Barely even a crossover, but IIRC David Mack inserted the main characters of The Big Bang Theory and Brooklyn 99 into one of his Vanguard novels and a recent TNG novel.
 
I've never actually read TLoEG comics myself. I tried, but... a little too grim for me. But I thought Moore was always careful about not mentioning copyrighted characters by their full names, and in some case making the visual designs a little different. Even the obvious Fu Manchu stand-in is just called "The Doctor" as the name is under trademark. Were the Daleks referred to by name? I understand the trademark is with the estate of their creator, rather than the BBC.

Kor
 
Were the Daleks referred to by name? I understand the trademark is with the estate of their creator, rather than the BBC.

The Terry Nation estate owns the concept of the Daleks, the BBC owns the look.

But I thought Moore was always careful about not mentioning copyrighted characters by their full names, and in some case making the visual designs a little different.

I kicked out with Century, and it was Comics Alliance that called that "Family Guy for smart people." It felt like endless cameo after cameo at the expense of story, and I have no idea how IDW's legal department cleared it for publication. (The villain in Century, btw, was Harry Potter, who kills Alan Quatermain by shooting a lightning bolt from his penis.)

I like the movie, though! It distills the LXG concept down to the important parts -- the characters of 19th-century literature working together as a Victorian Justice League. I quibble with parts of the film -- Tom Sawyer should've been about the same age as Quatermain -- and Sherlock Holmes: Game of Shadows steals the film's plot (really, Moriarty's scheme is the same in both films), but I like it. It's fun in ways that the similar Van Helsing wasn't. :)
 
I like the movie, though!
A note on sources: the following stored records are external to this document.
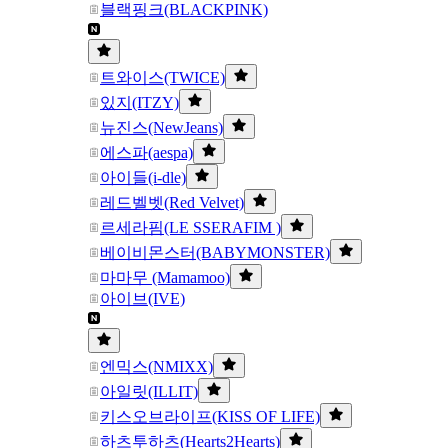
블랙핑크(BLACKPINK)
트와이스(TWICE)
있지(ITZY)
뉴진스(NewJeans)
에스파(aespa)
아이들(i-dle)
레드벨벳(Red Velvet)
르세라핌(LE SSERAFIM )
베이비몬스터(BABYMONSTER)
마마무 (Mamamoo)
아이브(IVE)
엔믹스(NMIXX)
아일릿(ILLIT)
키스오브라이프(KISS OF LIFE)
하츠투하츠(Hearts2Hearts)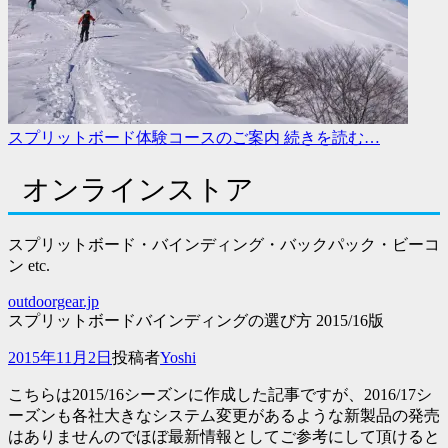
スプリットボード体験コースのご案内
続きを読む…
オンラインストア
スプリットボード・バインディング・バックパック・ビーコ
ン etc.
outdoorgear.jp
スプリットボードバインディングの選び方 2015/16版
投
2015年11月2日
投稿者
Yoshi
稿
こちらは2015/16シーズンに作成した記事ですが、2016/17シ
日
ーズンも各社大きなシステム変更があるような新製品の発売
はありませんのでほぼ最新情報としてご参考にして頂けると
It distills the LXG concept down to the important parts -- the characters of 19th-century literature working together as a Victorian Justice League. I quibble with parts of the film -- Tom Sawyer should've been about the same age as Quatermain -- and Sherlock Holmes: Game of Shadows steals the film's plot (really, Moriarty's scheme is the same in both films), but I like it. It's fun in ways that the similar Van Helsing wasn't. :)

I thought the LXG film was pretty goofy, but I give it credit for getting Captain Nemo's ethnicity right and embracing it in the Nautilus's set design, which was fantastic. Also, though it was weird to reinterpret Mr. Hyde as basically the Hulk, I was impressed with the FX technique they used to create the giant Hyde -- instead of going full CGI like Marvel does with the Hulk, they put an actor in prosthetics and digitally enlarged him relative to the scene/other actors, or used forced perspective and similar tricks like the Lord of the Rings films did with Hobbits and dwarves.

The only thing I remember about the Van Helsing movie, beyond it being generally terrible, was the incredibly fakey CGI in a scene of the title character jumping across horses pulling a runaway carriage. This was a stock film stunt that's been done live for generations, one that hardly needed to be CGI except perhaps for safety considerations, so it was an egregious example of overusing CGI unnecessarily, and doing it badly too.
 
Probably the biggest unlicensed ST crossover of all would have to be Barbara Hambly's Ishmael, in which the main plot was a crossover between Star Trek and Here Come the Brides, and which was littered with references to other franchises (including Anderson & Dickson's Hoka stories).
And it was a damn entertaining book!